Data records
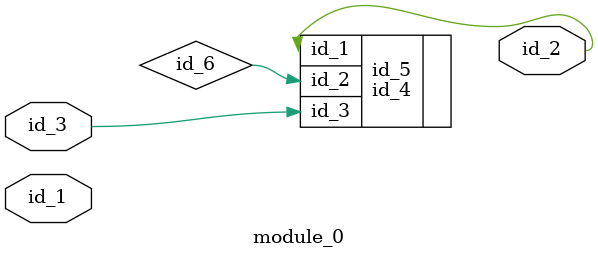
<source format=v>
`timescale 1ps / 1ps
module module_0 (
    id_1,
    id_2,
    id_3
);
  input id_3;
  output id_2;
  input id_1;
  id_4 id_5 (
      .id_1(id_3),
      .id_1(id_2),
      .id_3(id_3),
      .id_2(id_1),
      .id_2(id_1),
      .id_1(id_2),
      .id_2(id_6)
  );
endmodule

</source>
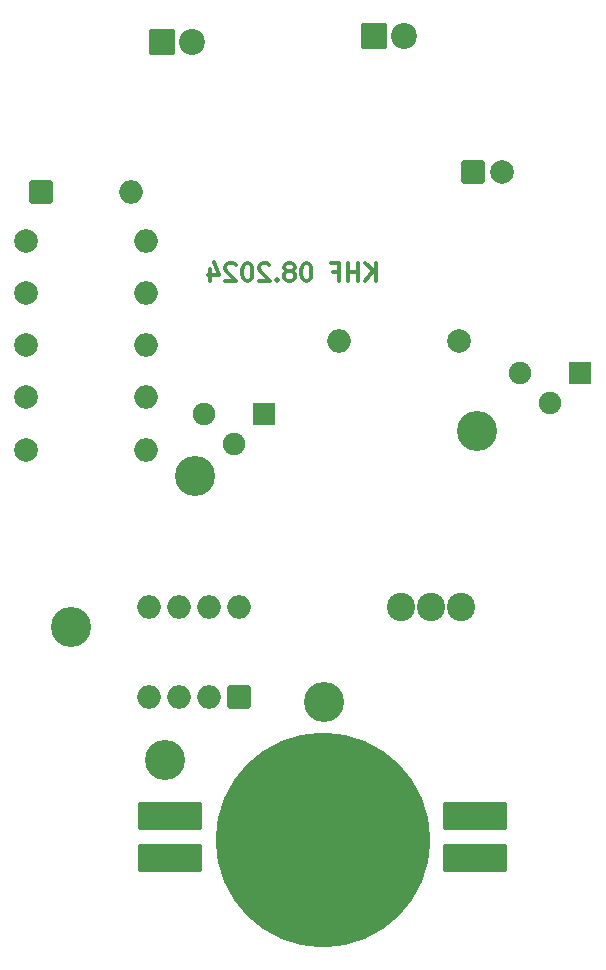
<source format=gbr>
%TF.GenerationSoftware,KiCad,Pcbnew,7.0.8*%
%TF.CreationDate,2024-08-03T05:57:31+02:00*%
%TF.ProjectId,RobiV4,526f6269-5634-42e6-9b69-6361645f7063,rev?*%
%TF.SameCoordinates,Original*%
%TF.FileFunction,Soldermask,Bot*%
%TF.FilePolarity,Negative*%
%FSLAX46Y46*%
G04 Gerber Fmt 4.6, Leading zero omitted, Abs format (unit mm)*
G04 Created by KiCad (PCBNEW 7.0.8) date 2024-08-03 05:57:31*
%MOMM*%
%LPD*%
G01*
G04 APERTURE LIST*
G04 Aperture macros list*
%AMRoundRect*
0 Rectangle with rounded corners*
0 $1 Rounding radius*
0 $2 $3 $4 $5 $6 $7 $8 $9 X,Y pos of 4 corners*
0 Add a 4 corners polygon primitive as box body*
4,1,4,$2,$3,$4,$5,$6,$7,$8,$9,$2,$3,0*
0 Add four circle primitives for the rounded corners*
1,1,$1+$1,$2,$3*
1,1,$1+$1,$4,$5*
1,1,$1+$1,$6,$7*
1,1,$1+$1,$8,$9*
0 Add four rect primitives between the rounded corners*
20,1,$1+$1,$2,$3,$4,$5,0*
20,1,$1+$1,$4,$5,$6,$7,0*
20,1,$1+$1,$6,$7,$8,$9,0*
20,1,$1+$1,$8,$9,$2,$3,0*%
G04 Aperture macros list end*
%ADD10C,0.300000*%
%ADD11RoundRect,0.200000X-0.800000X-0.800000X0.800000X-0.800000X0.800000X0.800000X-0.800000X0.800000X0*%
%ADD12C,2.000000*%
%ADD13RoundRect,0.200000X-0.900000X-0.900000X0.900000X-0.900000X0.900000X0.900000X-0.900000X0.900000X0*%
%ADD14C,2.200000*%
%ADD15RoundRect,0.200000X0.750000X0.750000X-0.750000X0.750000X-0.750000X-0.750000X0.750000X-0.750000X0*%
%ADD16C,1.900000*%
%ADD17O,2.000000X2.000000*%
%ADD18C,2.400000*%
%ADD19RoundRect,0.200000X0.800000X-0.800000X0.800000X0.800000X-0.800000X0.800000X-0.800000X-0.800000X0*%
%ADD20RoundRect,0.200000X-2.500000X-1.000000X2.500000X-1.000000X2.500000X1.000000X-2.500000X1.000000X0*%
%ADD21C,18.180000*%
%ADD22C,3.400000*%
G04 APERTURE END LIST*
D10*
X141525489Y-75520828D02*
X141525489Y-74020828D01*
X140668346Y-75520828D02*
X141311203Y-74663685D01*
X140668346Y-74020828D02*
X141525489Y-74877971D01*
X140025489Y-75520828D02*
X140025489Y-74020828D01*
X140025489Y-74735114D02*
X139168346Y-74735114D01*
X139168346Y-75520828D02*
X139168346Y-74020828D01*
X137954060Y-74735114D02*
X138454060Y-74735114D01*
X138454060Y-75520828D02*
X138454060Y-74020828D01*
X138454060Y-74020828D02*
X137739774Y-74020828D01*
X135739774Y-74020828D02*
X135596917Y-74020828D01*
X135596917Y-74020828D02*
X135454060Y-74092257D01*
X135454060Y-74092257D02*
X135382632Y-74163685D01*
X135382632Y-74163685D02*
X135311203Y-74306542D01*
X135311203Y-74306542D02*
X135239774Y-74592257D01*
X135239774Y-74592257D02*
X135239774Y-74949400D01*
X135239774Y-74949400D02*
X135311203Y-75235114D01*
X135311203Y-75235114D02*
X135382632Y-75377971D01*
X135382632Y-75377971D02*
X135454060Y-75449400D01*
X135454060Y-75449400D02*
X135596917Y-75520828D01*
X135596917Y-75520828D02*
X135739774Y-75520828D01*
X135739774Y-75520828D02*
X135882632Y-75449400D01*
X135882632Y-75449400D02*
X135954060Y-75377971D01*
X135954060Y-75377971D02*
X136025489Y-75235114D01*
X136025489Y-75235114D02*
X136096917Y-74949400D01*
X136096917Y-74949400D02*
X136096917Y-74592257D01*
X136096917Y-74592257D02*
X136025489Y-74306542D01*
X136025489Y-74306542D02*
X135954060Y-74163685D01*
X135954060Y-74163685D02*
X135882632Y-74092257D01*
X135882632Y-74092257D02*
X135739774Y-74020828D01*
X134382632Y-74663685D02*
X134525489Y-74592257D01*
X134525489Y-74592257D02*
X134596918Y-74520828D01*
X134596918Y-74520828D02*
X134668346Y-74377971D01*
X134668346Y-74377971D02*
X134668346Y-74306542D01*
X134668346Y-74306542D02*
X134596918Y-74163685D01*
X134596918Y-74163685D02*
X134525489Y-74092257D01*
X134525489Y-74092257D02*
X134382632Y-74020828D01*
X134382632Y-74020828D02*
X134096918Y-74020828D01*
X134096918Y-74020828D02*
X133954061Y-74092257D01*
X133954061Y-74092257D02*
X133882632Y-74163685D01*
X133882632Y-74163685D02*
X133811203Y-74306542D01*
X133811203Y-74306542D02*
X133811203Y-74377971D01*
X133811203Y-74377971D02*
X133882632Y-74520828D01*
X133882632Y-74520828D02*
X133954061Y-74592257D01*
X133954061Y-74592257D02*
X134096918Y-74663685D01*
X134096918Y-74663685D02*
X134382632Y-74663685D01*
X134382632Y-74663685D02*
X134525489Y-74735114D01*
X134525489Y-74735114D02*
X134596918Y-74806542D01*
X134596918Y-74806542D02*
X134668346Y-74949400D01*
X134668346Y-74949400D02*
X134668346Y-75235114D01*
X134668346Y-75235114D02*
X134596918Y-75377971D01*
X134596918Y-75377971D02*
X134525489Y-75449400D01*
X134525489Y-75449400D02*
X134382632Y-75520828D01*
X134382632Y-75520828D02*
X134096918Y-75520828D01*
X134096918Y-75520828D02*
X133954061Y-75449400D01*
X133954061Y-75449400D02*
X133882632Y-75377971D01*
X133882632Y-75377971D02*
X133811203Y-75235114D01*
X133811203Y-75235114D02*
X133811203Y-74949400D01*
X133811203Y-74949400D02*
X133882632Y-74806542D01*
X133882632Y-74806542D02*
X133954061Y-74735114D01*
X133954061Y-74735114D02*
X134096918Y-74663685D01*
X133168347Y-75377971D02*
X133096918Y-75449400D01*
X133096918Y-75449400D02*
X133168347Y-75520828D01*
X133168347Y-75520828D02*
X133239775Y-75449400D01*
X133239775Y-75449400D02*
X133168347Y-75377971D01*
X133168347Y-75377971D02*
X133168347Y-75520828D01*
X132525489Y-74163685D02*
X132454061Y-74092257D01*
X132454061Y-74092257D02*
X132311204Y-74020828D01*
X132311204Y-74020828D02*
X131954061Y-74020828D01*
X131954061Y-74020828D02*
X131811204Y-74092257D01*
X131811204Y-74092257D02*
X131739775Y-74163685D01*
X131739775Y-74163685D02*
X131668346Y-74306542D01*
X131668346Y-74306542D02*
X131668346Y-74449400D01*
X131668346Y-74449400D02*
X131739775Y-74663685D01*
X131739775Y-74663685D02*
X132596918Y-75520828D01*
X132596918Y-75520828D02*
X131668346Y-75520828D01*
X130739775Y-74020828D02*
X130596918Y-74020828D01*
X130596918Y-74020828D02*
X130454061Y-74092257D01*
X130454061Y-74092257D02*
X130382633Y-74163685D01*
X130382633Y-74163685D02*
X130311204Y-74306542D01*
X130311204Y-74306542D02*
X130239775Y-74592257D01*
X130239775Y-74592257D02*
X130239775Y-74949400D01*
X130239775Y-74949400D02*
X130311204Y-75235114D01*
X130311204Y-75235114D02*
X130382633Y-75377971D01*
X130382633Y-75377971D02*
X130454061Y-75449400D01*
X130454061Y-75449400D02*
X130596918Y-75520828D01*
X130596918Y-75520828D02*
X130739775Y-75520828D01*
X130739775Y-75520828D02*
X130882633Y-75449400D01*
X130882633Y-75449400D02*
X130954061Y-75377971D01*
X130954061Y-75377971D02*
X131025490Y-75235114D01*
X131025490Y-75235114D02*
X131096918Y-74949400D01*
X131096918Y-74949400D02*
X131096918Y-74592257D01*
X131096918Y-74592257D02*
X131025490Y-74306542D01*
X131025490Y-74306542D02*
X130954061Y-74163685D01*
X130954061Y-74163685D02*
X130882633Y-74092257D01*
X130882633Y-74092257D02*
X130739775Y-74020828D01*
X129668347Y-74163685D02*
X129596919Y-74092257D01*
X129596919Y-74092257D02*
X129454062Y-74020828D01*
X129454062Y-74020828D02*
X129096919Y-74020828D01*
X129096919Y-74020828D02*
X128954062Y-74092257D01*
X128954062Y-74092257D02*
X128882633Y-74163685D01*
X128882633Y-74163685D02*
X128811204Y-74306542D01*
X128811204Y-74306542D02*
X128811204Y-74449400D01*
X128811204Y-74449400D02*
X128882633Y-74663685D01*
X128882633Y-74663685D02*
X129739776Y-75520828D01*
X129739776Y-75520828D02*
X128811204Y-75520828D01*
X127525491Y-74520828D02*
X127525491Y-75520828D01*
X127882633Y-73949400D02*
X128239776Y-75020828D01*
X128239776Y-75020828D02*
X127311205Y-75020828D01*
D11*
%TO.C,C1*%
X149733000Y-66294000D03*
D12*
X152233000Y-66294000D03*
%TD*%
D13*
%TO.C,D1*%
X123444000Y-55245000D03*
D14*
X125984000Y-55245000D03*
%TD*%
D13*
%TO.C,D2*%
X141351000Y-54737000D03*
D14*
X143891000Y-54737000D03*
%TD*%
D15*
%TO.C,T1*%
X132080000Y-86766400D03*
D16*
X129540000Y-89306400D03*
X127000000Y-86766400D03*
%TD*%
D15*
%TO.C,T2*%
X158860000Y-83310000D03*
D16*
X156320000Y-85850000D03*
X153780000Y-83310000D03*
%TD*%
D11*
%TO.C,D3*%
X113216001Y-67945000D03*
D17*
X120836001Y-67945000D03*
%TD*%
D12*
%TO.C,R3*%
X111946001Y-80951400D03*
D17*
X122106001Y-80951400D03*
%TD*%
D12*
%TO.C,R4*%
X111946001Y-85370200D03*
D17*
X122106001Y-85370200D03*
%TD*%
D12*
%TO.C,R5*%
X111946001Y-76532600D03*
D17*
X122106001Y-76532600D03*
%TD*%
D12*
%TO.C,R6*%
X111946001Y-89789000D03*
D17*
X122106001Y-89789000D03*
%TD*%
D12*
%TO.C,R1on1*%
X111946001Y-72113800D03*
D17*
X122106001Y-72113800D03*
%TD*%
D18*
%TO.C,S1*%
X143637000Y-103124000D03*
X146177000Y-103124000D03*
X148717000Y-103124000D03*
%TD*%
D19*
%TO.C,U1*%
X129921000Y-110744000D03*
D17*
X127381000Y-110744000D03*
X124841000Y-110744000D03*
X122301000Y-110744000D03*
X122301000Y-103124000D03*
X124841000Y-103124000D03*
X127381000Y-103124000D03*
X129921000Y-103124000D03*
%TD*%
D20*
%TO.C,U2*%
X124079000Y-120777000D03*
X124079000Y-124333000D03*
X149973000Y-120777000D03*
X149973000Y-124333000D03*
D21*
X137033000Y-122809000D03*
%TD*%
D22*
%TO.C,GND*%
X137160000Y-111125000D03*
%TD*%
%TO.C,VCC*%
X123698000Y-116078000D03*
%TD*%
%TO.C,T2-B*%
X150114000Y-88188800D03*
%TD*%
D12*
%TO.C,R1off1*%
X148590000Y-80568800D03*
D17*
X138430000Y-80568800D03*
%TD*%
D22*
%TO.C,Q*%
X115697000Y-104775000D03*
%TD*%
%TO.C,T1-B*%
X126212600Y-91998800D03*
%TD*%
M02*

</source>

▶ _Task to carry out_
For each line above that includes the word "macros", make a copy of that line.

▶ _Task result_
G04 Aperture macros list*
G04 Aperture macros list end*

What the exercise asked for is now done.